R.V.L.: No filme há uma cena em que a personagem da mãe está a ver um filme do Aki Kaurismäki. Tens uma ligação especial ao realizador, àquele filme em particular, ou era um DVD qualquer?
Não era um DVD qualquer, mas quase. No guião, a cena está escrita como: a mãe está a ver um filme na televisão. E só está porque devia ser algo que lhe prendesse a atenção para não dar importância à filha que chega à noite a casa depois de uma típica noitada das férias. Podia ser uma série, mas eu queria figurar isso – como quis figurar o programa que a Rita está a ver quando está de ressaca – uma cena de club tv que foi montada de propósito para filmarmos -, ou a realidade mediada em ecrãs de televisões, telemóveis, computadores. Há muita gente que tem horror em filmar essas coisas, eu sinceramente não vejo por que não assumir que é por aí que uma parte da nossa vida passa, como também pelas compras no Continente. Então na altura da rodagem tivemos que escolher um filme, e colocaram-se questões dos direitos e tudo mais. Na verdade, ou eu punha um filme da minha produtora, e tinha os direitos – mas não quis trazer à tona esse lado de private joke ou camaradagem (e um filme português traria sempre leituras àquela cena que não me interessavam. Assim, quis que fosse uma cena equivalente ao que a Rita está a viver: é um tipo sozinho, num bar, a beber. E depois lembrei-me dessa cena. O Kaurismäki é um realizador que eu aprecio, ainda que eu não seja de todo cinéfilo. Falámos com ele, foi muito simpático e cedeu os direitos do filme.
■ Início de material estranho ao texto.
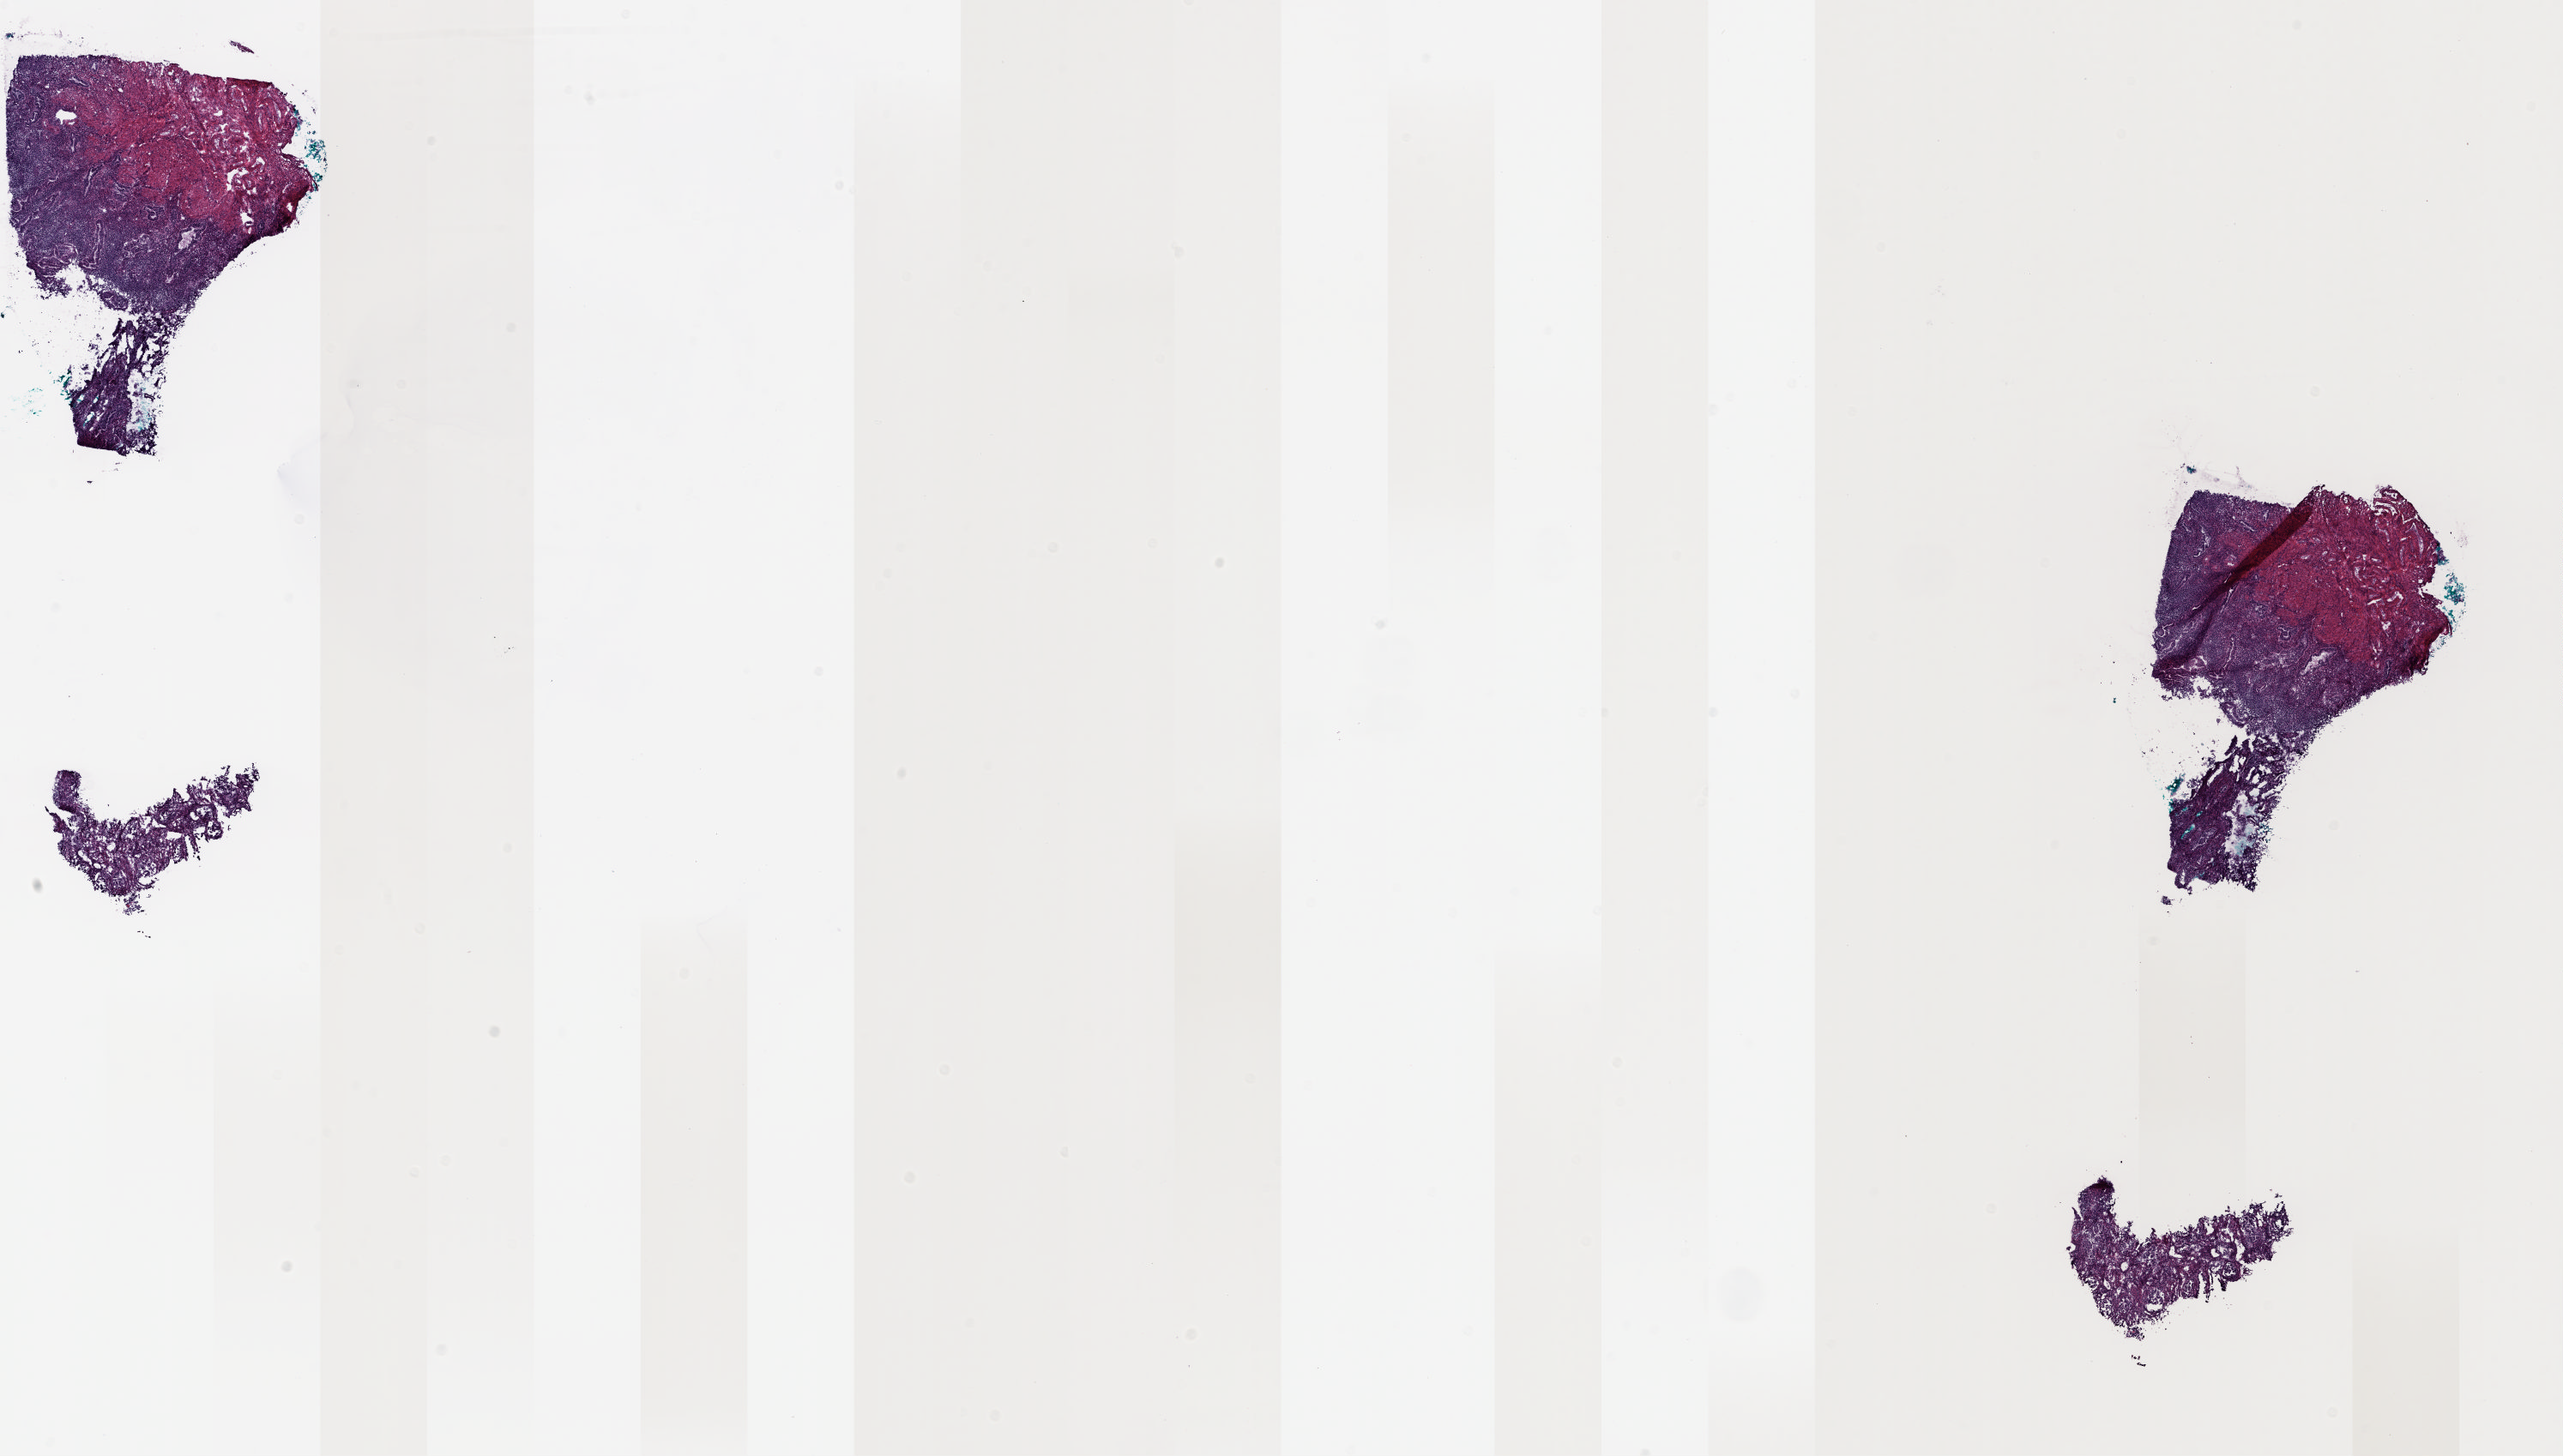
Hematoxylin and eosin (H&E) stained whole-slide image — low-resolution overview of the scanned area, about 23.7 x 13.5 mm (acquisition: 20x scan), frozen section from the top of the tissue portion, sample: solid tissue normal (non-tumour tissue), uterus.
This section: solid tissue normal (non-tumour) sample.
J.L.: Estás a dizer que não és cinéfilo, mas há um tema recorrente em algum cinema português que é o dos filmes de Verão: o Uma Pedra no Bolso (1988) do Joaquim Pinto, o À Flor do Mar (1986) do João César Monteiro. Não pensaste em nada disto, não sentes qualquer filiação?
Não, de todo. Todas as cinefilias têm filmes de Verão, e nós lembramo-nos dos nossos filmes de Verão porque há pouquíssimos, assim como há pouquíssimos filmes de Inverno, com jovens e com velhos, porque fazemos muito poucos filmes. Já filmo no Verão desde a minha segunda curta, porque eu gosto mais de tudo no Verão, de estar com as pessoas, de estar na rua. Não é um programa, o meu próximo filme não é de todo um filme solar, só por um azar será no Verão. Mas não sinto nenhuma filiação, nem revi esses filmes, aliás, devo confessar que nunca vi o filme do Joaquim Pinto. Já o À Flor do Mar, vi, e gosto bastante.